On the up side for this now aging cohort of Nurses is the finding that the long term usage of Aspirin - greater than 20 years according to the study - is associated with a reduced incidence of colon cancer. However, before you start thinking of taking long term aspirin, you need to talk it over with your family physician, because aspirin may have been around forever, but it too has it’s drawbacks and certainly is not for everyone.
Finally Prof Schernhammer spoke briefly about her personal research into the cancer causing effects of shift work.
As we all know, we all need sleep and one of the major players in the sleep cycle - or circadian rhythm - is melatonin which is produced and released by the pineal gland in the brain. When there’s lots of light around Melatonin production is suppressed and there is a compensatory increase in the amount of Oestrogen produced, and it is thought that this process may play a part in the increased rates for cancer to be found amongst shift workers. Across the board, Professor Schernhammer has found a 50% increase in the rate of cancers in long term shift workers.

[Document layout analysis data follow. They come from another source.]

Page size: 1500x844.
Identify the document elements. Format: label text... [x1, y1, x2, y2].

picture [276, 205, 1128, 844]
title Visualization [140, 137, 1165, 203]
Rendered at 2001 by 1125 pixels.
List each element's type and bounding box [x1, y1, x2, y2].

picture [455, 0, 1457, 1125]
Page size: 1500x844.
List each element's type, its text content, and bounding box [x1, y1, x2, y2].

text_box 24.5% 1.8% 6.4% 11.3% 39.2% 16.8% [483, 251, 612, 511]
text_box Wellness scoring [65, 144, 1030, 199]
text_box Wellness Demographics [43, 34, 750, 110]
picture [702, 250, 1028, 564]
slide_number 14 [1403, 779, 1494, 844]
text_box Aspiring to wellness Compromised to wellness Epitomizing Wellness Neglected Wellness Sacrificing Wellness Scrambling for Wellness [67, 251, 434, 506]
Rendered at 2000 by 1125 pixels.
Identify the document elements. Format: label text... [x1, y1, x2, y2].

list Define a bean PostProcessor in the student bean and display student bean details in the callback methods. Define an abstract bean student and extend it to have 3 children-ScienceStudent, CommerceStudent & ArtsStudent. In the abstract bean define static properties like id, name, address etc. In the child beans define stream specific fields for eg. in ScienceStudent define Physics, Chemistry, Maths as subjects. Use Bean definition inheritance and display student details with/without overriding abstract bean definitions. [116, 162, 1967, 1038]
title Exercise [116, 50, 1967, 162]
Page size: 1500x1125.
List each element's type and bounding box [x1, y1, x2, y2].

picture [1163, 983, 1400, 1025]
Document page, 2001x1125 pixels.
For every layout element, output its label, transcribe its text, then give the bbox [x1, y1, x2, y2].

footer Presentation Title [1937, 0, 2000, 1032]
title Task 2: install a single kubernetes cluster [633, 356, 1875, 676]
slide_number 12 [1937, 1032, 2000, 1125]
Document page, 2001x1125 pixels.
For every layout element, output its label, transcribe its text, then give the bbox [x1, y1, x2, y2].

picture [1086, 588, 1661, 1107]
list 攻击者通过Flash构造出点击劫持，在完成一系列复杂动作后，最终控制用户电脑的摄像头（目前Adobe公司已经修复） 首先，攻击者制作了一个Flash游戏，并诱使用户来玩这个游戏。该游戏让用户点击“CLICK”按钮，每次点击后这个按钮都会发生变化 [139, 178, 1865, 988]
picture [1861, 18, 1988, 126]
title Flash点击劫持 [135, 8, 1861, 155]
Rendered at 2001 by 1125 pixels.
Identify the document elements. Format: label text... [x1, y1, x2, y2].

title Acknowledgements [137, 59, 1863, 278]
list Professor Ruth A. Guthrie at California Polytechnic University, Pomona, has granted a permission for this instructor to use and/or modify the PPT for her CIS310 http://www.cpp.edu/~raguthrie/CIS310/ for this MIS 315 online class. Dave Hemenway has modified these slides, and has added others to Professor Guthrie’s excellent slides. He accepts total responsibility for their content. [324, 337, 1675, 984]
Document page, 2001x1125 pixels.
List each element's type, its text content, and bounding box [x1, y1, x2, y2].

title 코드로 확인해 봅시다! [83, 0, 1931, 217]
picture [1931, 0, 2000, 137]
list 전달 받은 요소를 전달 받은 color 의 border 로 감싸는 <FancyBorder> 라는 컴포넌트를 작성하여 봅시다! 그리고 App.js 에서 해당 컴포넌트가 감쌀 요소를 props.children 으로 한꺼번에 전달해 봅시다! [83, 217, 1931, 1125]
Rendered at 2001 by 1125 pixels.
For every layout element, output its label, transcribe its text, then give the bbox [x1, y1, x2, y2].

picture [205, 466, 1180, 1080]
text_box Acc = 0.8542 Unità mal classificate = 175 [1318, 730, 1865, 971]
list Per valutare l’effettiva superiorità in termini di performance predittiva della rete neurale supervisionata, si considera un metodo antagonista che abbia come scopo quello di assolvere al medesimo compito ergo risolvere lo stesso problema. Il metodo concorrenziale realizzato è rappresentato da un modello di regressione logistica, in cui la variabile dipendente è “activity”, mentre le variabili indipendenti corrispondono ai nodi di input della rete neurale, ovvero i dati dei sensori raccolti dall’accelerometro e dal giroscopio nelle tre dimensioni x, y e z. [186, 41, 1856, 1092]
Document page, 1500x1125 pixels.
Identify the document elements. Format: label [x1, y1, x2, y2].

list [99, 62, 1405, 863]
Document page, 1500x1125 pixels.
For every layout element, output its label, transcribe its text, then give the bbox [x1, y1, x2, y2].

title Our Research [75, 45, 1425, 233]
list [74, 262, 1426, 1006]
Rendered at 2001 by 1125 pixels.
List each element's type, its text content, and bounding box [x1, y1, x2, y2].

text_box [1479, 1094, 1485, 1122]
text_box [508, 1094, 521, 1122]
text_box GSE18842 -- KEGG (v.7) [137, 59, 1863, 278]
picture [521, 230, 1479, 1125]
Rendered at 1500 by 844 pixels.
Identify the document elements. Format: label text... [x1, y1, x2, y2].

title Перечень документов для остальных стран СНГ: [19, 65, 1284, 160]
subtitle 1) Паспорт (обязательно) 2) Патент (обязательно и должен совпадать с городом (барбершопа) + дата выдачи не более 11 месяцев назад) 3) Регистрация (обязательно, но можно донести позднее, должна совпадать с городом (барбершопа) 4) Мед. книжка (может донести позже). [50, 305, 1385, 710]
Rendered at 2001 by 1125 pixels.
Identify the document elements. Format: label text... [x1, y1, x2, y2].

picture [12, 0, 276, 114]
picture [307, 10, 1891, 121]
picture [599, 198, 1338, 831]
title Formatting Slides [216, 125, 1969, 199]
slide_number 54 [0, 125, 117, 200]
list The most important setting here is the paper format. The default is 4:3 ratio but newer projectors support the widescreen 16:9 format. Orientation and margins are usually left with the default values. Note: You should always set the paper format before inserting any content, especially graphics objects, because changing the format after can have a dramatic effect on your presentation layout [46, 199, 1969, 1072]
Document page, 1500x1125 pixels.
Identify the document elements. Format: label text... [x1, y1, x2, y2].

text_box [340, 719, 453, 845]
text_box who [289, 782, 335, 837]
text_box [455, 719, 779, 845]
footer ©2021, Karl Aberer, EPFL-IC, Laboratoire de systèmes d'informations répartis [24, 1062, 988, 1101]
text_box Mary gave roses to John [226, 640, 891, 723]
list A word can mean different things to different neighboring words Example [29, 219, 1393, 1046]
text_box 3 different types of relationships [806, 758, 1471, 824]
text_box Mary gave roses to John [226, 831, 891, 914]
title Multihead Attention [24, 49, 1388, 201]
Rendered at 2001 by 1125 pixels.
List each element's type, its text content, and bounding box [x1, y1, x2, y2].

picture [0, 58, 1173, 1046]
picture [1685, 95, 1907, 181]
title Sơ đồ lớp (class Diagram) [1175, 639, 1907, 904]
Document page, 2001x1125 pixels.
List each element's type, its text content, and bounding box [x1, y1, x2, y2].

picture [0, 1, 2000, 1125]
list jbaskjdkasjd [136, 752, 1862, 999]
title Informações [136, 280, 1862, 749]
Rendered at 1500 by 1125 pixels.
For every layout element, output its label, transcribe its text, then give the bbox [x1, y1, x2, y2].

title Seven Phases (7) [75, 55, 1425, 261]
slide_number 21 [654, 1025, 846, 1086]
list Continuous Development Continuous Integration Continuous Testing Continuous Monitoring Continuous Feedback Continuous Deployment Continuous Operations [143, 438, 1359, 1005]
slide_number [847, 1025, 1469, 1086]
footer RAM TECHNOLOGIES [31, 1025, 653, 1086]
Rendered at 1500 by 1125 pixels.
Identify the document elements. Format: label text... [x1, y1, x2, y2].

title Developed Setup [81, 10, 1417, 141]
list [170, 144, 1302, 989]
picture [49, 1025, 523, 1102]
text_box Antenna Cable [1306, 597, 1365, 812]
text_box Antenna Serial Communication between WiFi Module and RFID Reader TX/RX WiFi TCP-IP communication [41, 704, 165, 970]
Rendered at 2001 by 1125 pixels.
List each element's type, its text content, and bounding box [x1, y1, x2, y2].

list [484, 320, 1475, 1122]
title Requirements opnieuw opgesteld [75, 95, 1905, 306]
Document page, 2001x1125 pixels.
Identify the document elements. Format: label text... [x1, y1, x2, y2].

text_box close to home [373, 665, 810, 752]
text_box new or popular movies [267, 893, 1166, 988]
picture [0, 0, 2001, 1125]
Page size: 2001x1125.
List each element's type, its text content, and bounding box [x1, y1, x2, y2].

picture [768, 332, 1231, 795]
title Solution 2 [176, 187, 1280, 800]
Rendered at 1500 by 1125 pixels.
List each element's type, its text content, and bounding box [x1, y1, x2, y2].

Naturally this needs to be addressed, and their focus now is on ways of how to reduce those risks by varying the type, frequency and amount of shift work that an individual should do. And perhaps there might be a place to think of more appropriate lighting for certain workers - needless to say there is much work and research to be done, but now at least it has been recognized by the World Health Organization as a real risk for developing cancer.
The other keynote talk was by Assistant Professor Markus Frank also from the US and who is an expert in the field of Cancer Stem Cell biology. This was a really fascinating talk, but very scientific in it’s detail. What I gleaned from this very interesting man was, just like we humans, not all cancer cells are created equal either.
If you think of a cancer anywhere in the body, we have the image of “malignant” cells - nasty things just out to do us no good - a bit like a gang on the street. But not all gang members are really toxic or virulent, there’s usually a few ringleaders who stir up the most anger and cause the most damage, and it’s always best to target the ringleaders in order to control the situation. And it’s the same with cancers - Cancer Stem Cells are the ringleaders and the ones that we really need to focus on. Most cancer treatments do kill off cancer cells, but they don’t kill off the cancer stem cells and that’s why we get recurrences. The trouble is that it’s much harder to kill these cells off than you’d think. I actually sat there thinking, “how come these microscopic individual cells avoid and defeat the best - not only that our own immune system can throw at it - but the combined brain power of the best thinkers and computers that we have at our disposal!” It’s as mind baffling as it is frustrating.
The good news is that researchers are developing several approaches to target these cells and develop specific treatments based on the cancer stem cells DNA, their surface markers and their ability to generate their own blood supplies. It’s early days in the science of Cancer Stem Cells but already effective treatments are appearing in laboratory models. The battle has only just begun.